Lens choices.  Oy.  Sony lenses are way over-priced.  The great thing is that a $20 adapter makes all of my Nikon lenses work... but only in manual focus mode.  That's great for video, architecture, and landscape.  It's too slow for people.  All of these images are shot with the Sony 28-70mm kit lens, which is sufficiently sharp for the a7Sii (yay) but also slow and unexceptional. The kit lens is far better suited to video and landscape than portrait and event.

Because you need the punch that comes from a flash, I spent less time with my Sony at the wedding than I thought.  If you can use a flash-- and you know how to use one-- it's just a better solution in low light.  If you can't use a flash for whatever reason, the Sony is great.

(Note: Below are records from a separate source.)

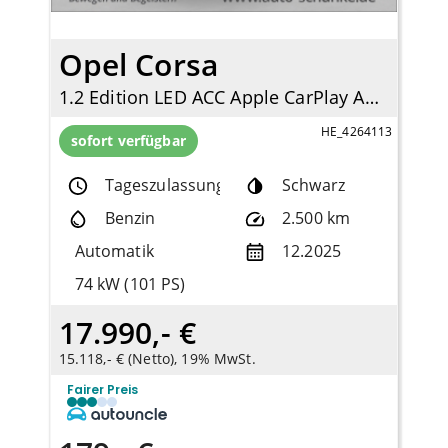
Opel Corsa
1.2 Edition LED ACC Apple CarPlay Android Auto DAB Spurhalteass.
HE_4264113
sofort verfügbar
Tageszulassung
Schwarz
Benzin
2.500 km
Automatik
12.2025
74 kW (101 PS)
17.990,- €
15.118,- € (Netto), 19% MwSt.
Fairer Preis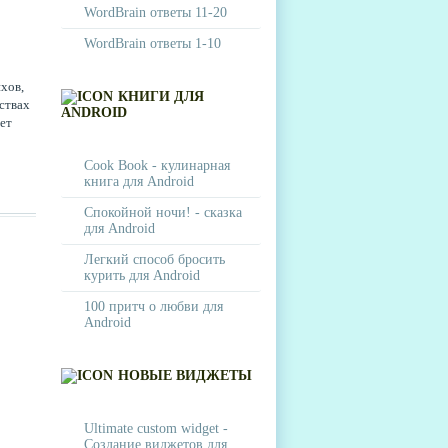
WordBrain ответы 11-20
WordBrain ответы 1-10
ихов,
КНИГИ ДЛЯ
вствах
ANDROID
ет
ь
Cook Book - кулинарная
книга для Android
Спокойной ночи! - сказка
для Android
Легкий способ бросить
курить для Android
100 притч о любви для
Android
НОВЫЕ ВИДЖЕТЫ
Ultimate custom widget -
Создание виджетов для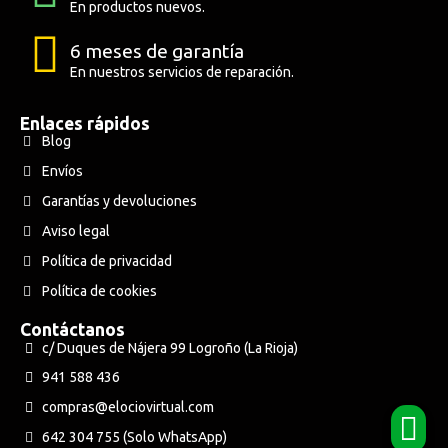
En productos nuevos.
6 meses de garantía
En nuestros servicios de reparación.
Enlaces rápidos
Blog
Envíos
Garantías y devoluciones
Aviso legal
Política de privacidad
Política de cookies
Contáctanos
c/ Duques de Nájera 99 Logroño (La Rioja)
941 588 436
compras@elociovirtual.com
642 304 755 (Solo WhatsApp)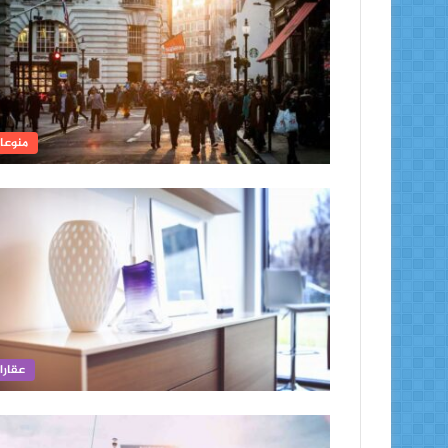
منوعا
عقارا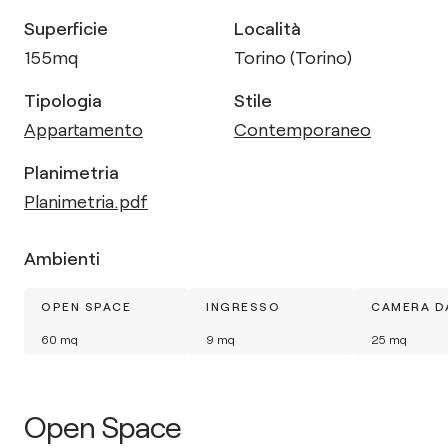
Superficie
Località
155
mq
Torino (Torino)
Tipologia
Stile
Appartamento
Contemporaneo
Planimetria
Planimetria.pdf
Ambienti
OPEN SPACE
INGRESSO
CAMERA D
60
mq
9
mq
25
mq
Open Space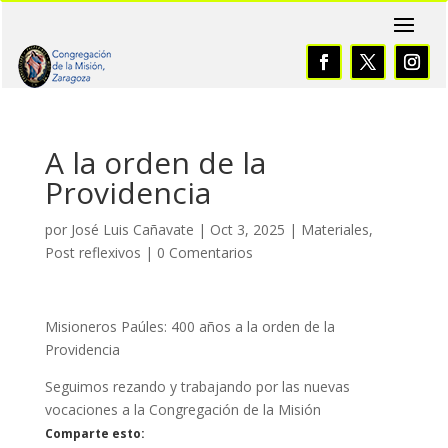
A la orden de la
Providencia
por
José Luis Cañavate
|
Oct 3, 2025
|
Materiales
,
Post reflexivos
|
0 Comentarios
Misioneros Paúles: 400 años a la orden de la
Providencia
Seguimos rezando y trabajando por las nuevas
vocaciones a la Congregación de la Misión
Comparte esto: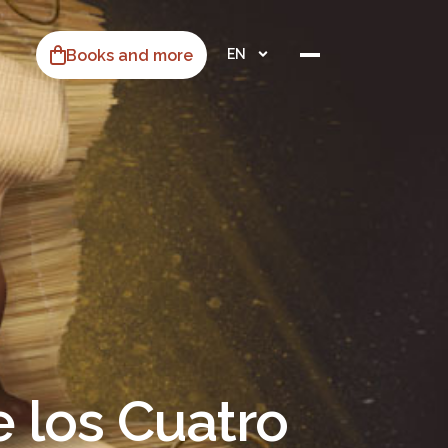
Books and more
EN
 los Cuatro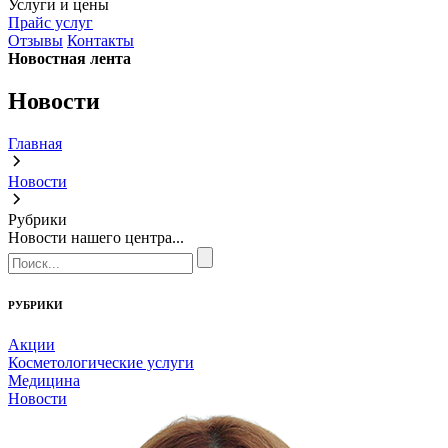
Услуги и цены
Прайс услуг
Отзывы
Контакты
Новостная лента
Новости
Главная
Новости
Рубрики
Новости нашего центра...
РУБРИКИ
Акции
Косметологические услуги
Медицина
Новости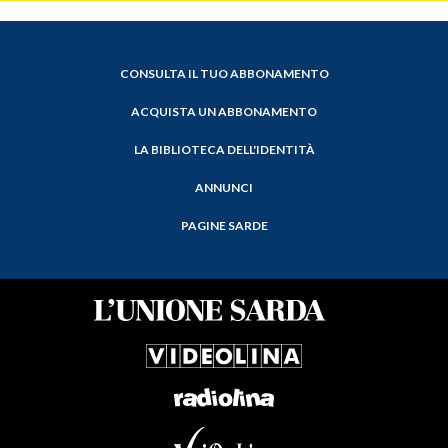
CONSULTA IL TUO ABBONAMENTO
ACQUISTA UN ABBONAMENTO
LA BIBLIOTECA DELL'IDENTITÀ
ANNUNCI
PAGINE SARDE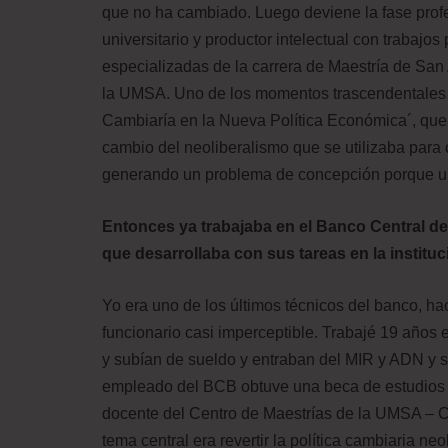
que no ha cambiado. Luego deviene la fase prof
universitario y productor intelectual con trabajo
especializadas de la carrera de Maestría de San
la UMSA. Uno de los momentos trascendentales fue
Cambiaría en la Nueva Política Económica´, que
cambio del neoliberalismo que se utilizaba para c
generando un problema de concepción porque un 
Entonces ya trabajaba en el Banco Central de
que desarrollaba con sus tareas en la institu
Yo era uno de los últimos técnicos del banco, hac
funcionario casi imperceptible. Trabajé 19 años
y subían de sueldo y entraban del MIR y ADN y s
empleado del BCB obtuve una beca de estudios pa
docente del Centro de Maestrías de la UMSA – CI
tema central era revertir la política cambiaria ne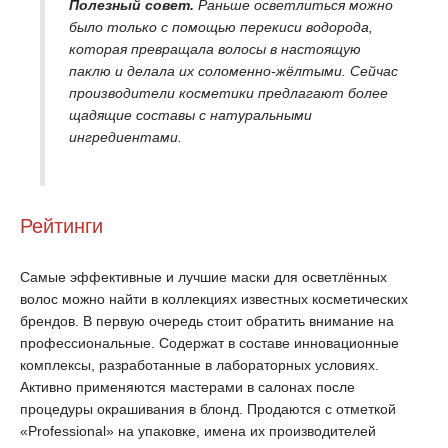
Полезный совет.
Раньше осветлиться можно
было только с помощью перекиси водорода,
которая превращала волосы в настоящую
паклю и делала их соломенно-жёлтыми. Сейчас
производители косметики предлагают более
щадящие составы с натуральными
ингредиентами.
Рейтинги
Самые эффективные и лучшие маски для осветлённых
волос можно найти в коллекциях известных косметических
брендов. В первую очередь стоит обратить внимание на
профессиональные. Содержат в составе инновационные
комплексы, разработанные в лабораторных условиях.
Активно применяются мастерами в салонах после
процедуры окрашивания в блонд. Продаются с отметкой
«Professional» на упаковке, имена их производителей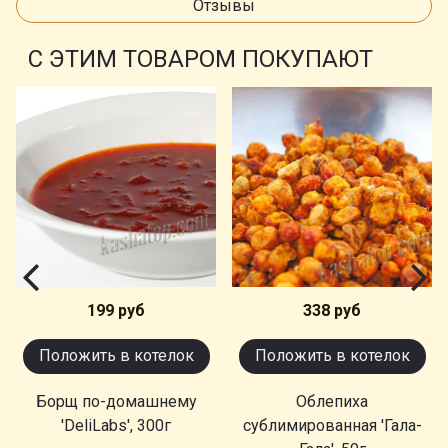
Отзывы
С ЭТИМ ТОВАРОМ ПОКУПАЮТ
199 руб
338 руб
Положить в котелок
Положить в котелок
Борщ по-домашнему
Облепиха
'DeliLabs', 300г
сублимированная 'Гала-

Sonoma County Wedding Photography

The verdict?  Any verdict would be an over-simplification.  I am increasingly impressed with the a7Sii's video capabilities, and that's the camera's strength.  I can see why one might buy the a7Rii over the "S" due to the megapixels and the fact that most of the time you won't use the better low-light capabilities.  I'm tempted to say that I made a mistake in buying the S, but it's also true that the lag issue and the lack of affordable auto-focus lenses means that my Nikon will always be my workhorse.  So when it comes to still photography (where the Sony a7Rii is clearly superior), I'd still be using my Nikon. I also suspect that the lack of affordable lens choices is even more problematic with the R, due to the need for really sharp lenses.  So if the Sony S is primarily for video (and for me that's true), then it's a better option than the R. My conclusion?  The a7Sii makes for a capable 2nd camera, but not a 1st camera for weddings.  This past week I took the camera to Joshua Tree, so I may add to my ongoing review of the Sony a7sii with that perspective.